The cost of higher education is on the rise, and while students may pay a substantial price on the front end in the form of student loans, the reward of a college degree is worth it, according to Todd J. Zywicki, a George Mason University law professor.
At a lecture hosted by the UT Center for Politics and Governance on Thursday, Zywicki discussed the economic logic and public policy behind student loans and the factors contributing to the decrease in college affordability.
Ryan Streeter, the executive director for the Center, which aims to engage students on issues of public policy making and politics, said student debt is having long-term effects on graduates.
“The rising cost of college is now having a direct impact on the ability of young people to buy homes and to buy cars,” Streeter said. “Like the speaker said, as student loans have gone up, credit scores have gone down and home ownership has gone down, and this then affects the wealth accumulation for young people.”
Zywicki said due to the rising price of college, students end up paying more in order to recover from student loans. He said this could set them back, delaying them from getting established in other ways, such as buying a house.

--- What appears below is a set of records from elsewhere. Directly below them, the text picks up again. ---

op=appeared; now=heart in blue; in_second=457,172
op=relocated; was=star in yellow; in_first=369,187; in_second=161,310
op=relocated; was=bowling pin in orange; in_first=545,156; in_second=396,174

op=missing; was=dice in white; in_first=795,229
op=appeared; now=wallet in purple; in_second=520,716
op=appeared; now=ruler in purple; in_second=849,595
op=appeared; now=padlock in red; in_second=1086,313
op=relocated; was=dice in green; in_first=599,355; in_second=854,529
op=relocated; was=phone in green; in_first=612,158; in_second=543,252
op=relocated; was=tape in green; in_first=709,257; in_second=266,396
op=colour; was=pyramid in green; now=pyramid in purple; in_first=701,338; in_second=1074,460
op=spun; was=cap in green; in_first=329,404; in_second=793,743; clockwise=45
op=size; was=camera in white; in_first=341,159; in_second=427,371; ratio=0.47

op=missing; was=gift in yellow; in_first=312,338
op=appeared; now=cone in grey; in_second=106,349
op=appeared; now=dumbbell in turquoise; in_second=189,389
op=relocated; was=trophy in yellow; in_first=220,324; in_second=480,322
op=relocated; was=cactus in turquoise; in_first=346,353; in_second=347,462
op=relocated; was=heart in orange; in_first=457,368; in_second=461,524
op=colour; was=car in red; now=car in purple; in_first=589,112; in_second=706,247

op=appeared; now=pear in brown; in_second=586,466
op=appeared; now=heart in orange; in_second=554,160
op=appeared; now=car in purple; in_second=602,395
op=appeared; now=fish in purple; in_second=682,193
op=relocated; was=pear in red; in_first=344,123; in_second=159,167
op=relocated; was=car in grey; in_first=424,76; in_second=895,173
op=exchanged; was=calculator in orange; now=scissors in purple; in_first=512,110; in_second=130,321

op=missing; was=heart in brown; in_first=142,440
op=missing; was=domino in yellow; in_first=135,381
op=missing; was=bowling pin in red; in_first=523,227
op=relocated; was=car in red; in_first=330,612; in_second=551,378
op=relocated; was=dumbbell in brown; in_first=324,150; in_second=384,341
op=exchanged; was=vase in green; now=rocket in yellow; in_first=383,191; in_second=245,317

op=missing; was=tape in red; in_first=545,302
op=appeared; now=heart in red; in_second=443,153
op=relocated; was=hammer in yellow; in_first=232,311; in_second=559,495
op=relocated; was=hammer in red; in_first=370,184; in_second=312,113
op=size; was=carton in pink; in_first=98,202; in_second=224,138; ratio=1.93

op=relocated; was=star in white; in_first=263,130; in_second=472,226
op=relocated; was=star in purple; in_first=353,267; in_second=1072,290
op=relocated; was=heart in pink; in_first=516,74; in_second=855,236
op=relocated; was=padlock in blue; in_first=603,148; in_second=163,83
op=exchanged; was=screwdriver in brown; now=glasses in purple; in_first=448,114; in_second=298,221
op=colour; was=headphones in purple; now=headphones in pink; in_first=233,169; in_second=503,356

“The cost of going to college is actually a function of different costs,” Zywicki said. “There’s how much you pay to go to college, tuition, but [what] we often don’t focus on is the forgone income associated with going to college. The cost of going to UT is not just the tuition you pay, but it’s also the $30,000 or $40,000 that you could have earned working rather than going to college.”
However, Zywicki said this makes finishing college and obtaining a degree more vital, as defaulting would lead to major losses in a student’s investment in higher education.
“More recent graduates are more likely to default almost immediately after graduating from college than are earlier generations,” Zywicki said. “I think that there is a buzz out in the world that you don’t have to pay your student loans.”
Psychology freshman Heather Chang said an expectation for a student loan bailout is not the reason behind an increase in defaults.
“Students shouldn’t be expected to cope with such dramatic price increases,” Chang said. “Especially in a society that places so much value in higher education to the point you cannot get a good job without a college degree.”